Дьякон перелез к нам с козел, подрезал ножичком зеленое мясо и раздал всем по куску. Кончив завтрак, Акинфиев завязал воловью ногу в мешок и сунул его в сено.
— Ваня, — сказал он Аггееву, — айда беса выгонять. Стоянка все равно, коней напувают…
Он вынул из кармана пузырек с лекарством, шприц Тарновского и передал их дьякону. Они слезли с телеги и отошли в поле шагов на двадцать.
— Сестра, — закричал Коротков на первой телеге, — переставь очи на дальнюю дистанцию, ослепнешь от акинфиевых достатков.
— Положила я на вас с прибором, — пробормотала женщина и отвернулась.
Акинфиев завернул тогда рубаху. Дьякон стал перед ним на колени и сделал спринцевание. Потом вытер спринцовку тряпкой и посмотрел на свет. Акинфиев подтянул штаны; улучив минуту, он зашел дьякону за спину и снова выстрелил у него над самым ухом.
— Наше вам, Ваня, — сказал он, застегиваясь.
Дьякон отложил пузырек на траву и встал с колен. Легкий волос его взлетел кверху.
— Меня высший суд судить будет, — сказал он глухо, — ты надо мною, Иван, не поставлен…
— Таперя кажный кажного судит, — перебил кучер со второй телеги, похожий на бойкого горбуна. — И на смерть присуждает, очень просто…
— Или того лучшее, — произнес Аггеев и выпрямился, — убей меня, Иван…
— Не балуй, дьякон, — подошел к нему Коротков, знакомый мне по прежним временам. — Ты понимай, с каким человеком едешь. Другой пришил бы тебя, как утку, и не крякнул, а он правду из тебя удит и учит тебя, расстригу…
— Или того лучше, — упрямо повторил дьякон и выступил вперед, — убей меня, Иван.
— Ты сам себя убьешь, стерва, — ответил Акинфиев, бледнея и шепелявя, — ты сам яму себе выроешь, сам себя в нее закопаешь…

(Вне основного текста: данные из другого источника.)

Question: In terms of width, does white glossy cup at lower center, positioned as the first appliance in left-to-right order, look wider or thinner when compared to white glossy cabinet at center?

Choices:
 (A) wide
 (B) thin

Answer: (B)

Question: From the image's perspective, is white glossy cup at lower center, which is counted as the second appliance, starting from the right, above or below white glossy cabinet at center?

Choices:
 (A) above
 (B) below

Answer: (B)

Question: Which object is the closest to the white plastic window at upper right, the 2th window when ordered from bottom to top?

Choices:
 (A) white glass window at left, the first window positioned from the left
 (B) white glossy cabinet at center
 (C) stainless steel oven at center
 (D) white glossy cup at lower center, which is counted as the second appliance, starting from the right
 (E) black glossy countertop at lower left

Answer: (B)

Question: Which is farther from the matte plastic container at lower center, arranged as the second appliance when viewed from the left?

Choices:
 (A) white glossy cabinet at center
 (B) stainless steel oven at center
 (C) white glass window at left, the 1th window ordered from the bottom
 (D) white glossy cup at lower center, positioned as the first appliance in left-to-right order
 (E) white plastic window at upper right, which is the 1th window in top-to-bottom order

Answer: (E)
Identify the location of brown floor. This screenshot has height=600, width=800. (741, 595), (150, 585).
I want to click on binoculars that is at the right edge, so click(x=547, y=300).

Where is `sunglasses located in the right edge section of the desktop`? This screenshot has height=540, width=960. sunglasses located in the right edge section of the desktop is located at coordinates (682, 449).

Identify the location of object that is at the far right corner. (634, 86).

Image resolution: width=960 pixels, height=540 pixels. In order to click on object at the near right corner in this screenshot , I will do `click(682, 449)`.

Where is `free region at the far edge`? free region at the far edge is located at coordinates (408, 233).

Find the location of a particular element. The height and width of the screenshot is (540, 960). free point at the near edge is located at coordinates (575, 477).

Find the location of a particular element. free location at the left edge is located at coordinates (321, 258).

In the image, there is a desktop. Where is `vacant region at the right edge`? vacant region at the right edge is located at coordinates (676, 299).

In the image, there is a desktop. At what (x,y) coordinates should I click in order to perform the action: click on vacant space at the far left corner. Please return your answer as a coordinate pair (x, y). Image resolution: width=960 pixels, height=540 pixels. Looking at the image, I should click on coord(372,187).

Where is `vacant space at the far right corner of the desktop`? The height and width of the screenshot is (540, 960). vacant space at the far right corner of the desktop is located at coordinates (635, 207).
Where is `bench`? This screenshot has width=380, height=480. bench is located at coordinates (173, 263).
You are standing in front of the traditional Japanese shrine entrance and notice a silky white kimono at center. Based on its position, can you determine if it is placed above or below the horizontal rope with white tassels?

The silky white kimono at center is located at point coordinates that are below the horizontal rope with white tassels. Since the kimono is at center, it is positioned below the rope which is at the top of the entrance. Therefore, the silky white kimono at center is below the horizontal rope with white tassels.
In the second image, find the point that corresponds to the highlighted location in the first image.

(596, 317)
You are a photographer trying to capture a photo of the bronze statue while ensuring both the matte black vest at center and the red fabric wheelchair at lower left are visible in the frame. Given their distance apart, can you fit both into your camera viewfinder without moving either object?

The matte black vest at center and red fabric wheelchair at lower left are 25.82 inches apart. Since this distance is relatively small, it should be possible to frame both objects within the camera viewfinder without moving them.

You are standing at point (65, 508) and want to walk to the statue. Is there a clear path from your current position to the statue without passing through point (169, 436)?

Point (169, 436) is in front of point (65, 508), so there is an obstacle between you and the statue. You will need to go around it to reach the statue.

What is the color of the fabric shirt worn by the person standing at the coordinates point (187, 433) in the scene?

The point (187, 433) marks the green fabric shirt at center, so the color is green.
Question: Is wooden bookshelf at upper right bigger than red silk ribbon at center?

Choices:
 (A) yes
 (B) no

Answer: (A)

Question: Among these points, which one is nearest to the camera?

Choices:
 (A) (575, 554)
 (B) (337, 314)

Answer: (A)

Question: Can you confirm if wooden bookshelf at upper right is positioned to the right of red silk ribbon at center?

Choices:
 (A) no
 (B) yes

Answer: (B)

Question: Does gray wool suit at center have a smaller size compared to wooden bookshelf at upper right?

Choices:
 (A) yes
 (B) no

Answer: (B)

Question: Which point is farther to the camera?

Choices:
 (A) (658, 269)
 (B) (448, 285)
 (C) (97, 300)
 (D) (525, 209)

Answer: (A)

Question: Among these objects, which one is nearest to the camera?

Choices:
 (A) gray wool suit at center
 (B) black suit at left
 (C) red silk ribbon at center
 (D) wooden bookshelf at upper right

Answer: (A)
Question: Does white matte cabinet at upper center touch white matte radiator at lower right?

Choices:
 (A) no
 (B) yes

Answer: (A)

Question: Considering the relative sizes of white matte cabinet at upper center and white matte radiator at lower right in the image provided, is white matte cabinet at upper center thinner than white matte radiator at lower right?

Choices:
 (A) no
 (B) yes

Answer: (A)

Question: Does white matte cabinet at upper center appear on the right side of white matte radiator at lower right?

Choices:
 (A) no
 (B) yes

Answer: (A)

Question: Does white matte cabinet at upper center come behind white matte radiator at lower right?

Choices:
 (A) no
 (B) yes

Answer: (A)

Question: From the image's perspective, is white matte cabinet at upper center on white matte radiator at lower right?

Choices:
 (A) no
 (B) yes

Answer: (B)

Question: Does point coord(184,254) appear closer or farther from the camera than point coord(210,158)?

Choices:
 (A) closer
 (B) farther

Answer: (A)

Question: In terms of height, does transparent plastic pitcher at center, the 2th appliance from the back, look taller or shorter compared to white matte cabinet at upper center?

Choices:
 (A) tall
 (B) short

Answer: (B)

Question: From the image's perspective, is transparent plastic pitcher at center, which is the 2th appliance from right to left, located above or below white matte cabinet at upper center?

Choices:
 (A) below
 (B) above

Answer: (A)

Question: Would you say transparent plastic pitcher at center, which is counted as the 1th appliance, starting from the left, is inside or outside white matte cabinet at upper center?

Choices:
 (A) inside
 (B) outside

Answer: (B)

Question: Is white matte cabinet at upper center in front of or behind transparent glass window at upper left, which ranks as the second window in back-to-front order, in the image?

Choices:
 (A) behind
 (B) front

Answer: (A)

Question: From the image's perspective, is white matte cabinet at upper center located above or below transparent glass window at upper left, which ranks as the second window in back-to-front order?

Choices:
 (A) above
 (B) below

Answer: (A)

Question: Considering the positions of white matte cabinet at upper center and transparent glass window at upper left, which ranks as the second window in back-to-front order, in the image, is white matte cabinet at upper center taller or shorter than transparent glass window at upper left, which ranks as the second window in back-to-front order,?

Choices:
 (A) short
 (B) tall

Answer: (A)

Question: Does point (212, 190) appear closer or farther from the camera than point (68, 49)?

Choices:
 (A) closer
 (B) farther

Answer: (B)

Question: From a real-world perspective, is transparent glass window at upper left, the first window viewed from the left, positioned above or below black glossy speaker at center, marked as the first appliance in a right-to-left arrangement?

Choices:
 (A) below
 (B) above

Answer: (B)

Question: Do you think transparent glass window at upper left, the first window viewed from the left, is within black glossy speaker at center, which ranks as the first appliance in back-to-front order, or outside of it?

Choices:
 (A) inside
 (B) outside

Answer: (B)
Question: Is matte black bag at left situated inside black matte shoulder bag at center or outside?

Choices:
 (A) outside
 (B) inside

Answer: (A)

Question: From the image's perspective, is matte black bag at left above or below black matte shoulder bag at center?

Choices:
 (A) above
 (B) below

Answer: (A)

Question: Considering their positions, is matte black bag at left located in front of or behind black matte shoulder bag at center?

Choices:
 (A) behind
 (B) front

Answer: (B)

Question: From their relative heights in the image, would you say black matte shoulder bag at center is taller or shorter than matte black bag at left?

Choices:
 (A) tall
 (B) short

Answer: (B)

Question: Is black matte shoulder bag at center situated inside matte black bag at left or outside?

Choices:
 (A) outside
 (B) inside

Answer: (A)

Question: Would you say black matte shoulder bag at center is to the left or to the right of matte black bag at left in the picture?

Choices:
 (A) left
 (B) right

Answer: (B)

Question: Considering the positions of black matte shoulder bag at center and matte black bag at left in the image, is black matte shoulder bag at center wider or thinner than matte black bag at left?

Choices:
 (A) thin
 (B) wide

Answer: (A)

Он взмахнул руками, разорвал на себе ворот и повалился на землю в припадке.
— Эх, кровиночка ты моя! — закричал он дико и стал засыпать себе песком лицо. — Эх, кровиночка ты моя горькая, власть ты моя совецкая…
— Вань, — подошел к нему Коротков и с нежностью положил ему руку на плечо, — не бейся, милый друг, не скучай. Ехать надо, Вань…
Коротков набрал в рот воды и прыснул ею на Акинфиева, потом он перенес его на подводу. Дьякон снова сел на козлы, и мы поехали.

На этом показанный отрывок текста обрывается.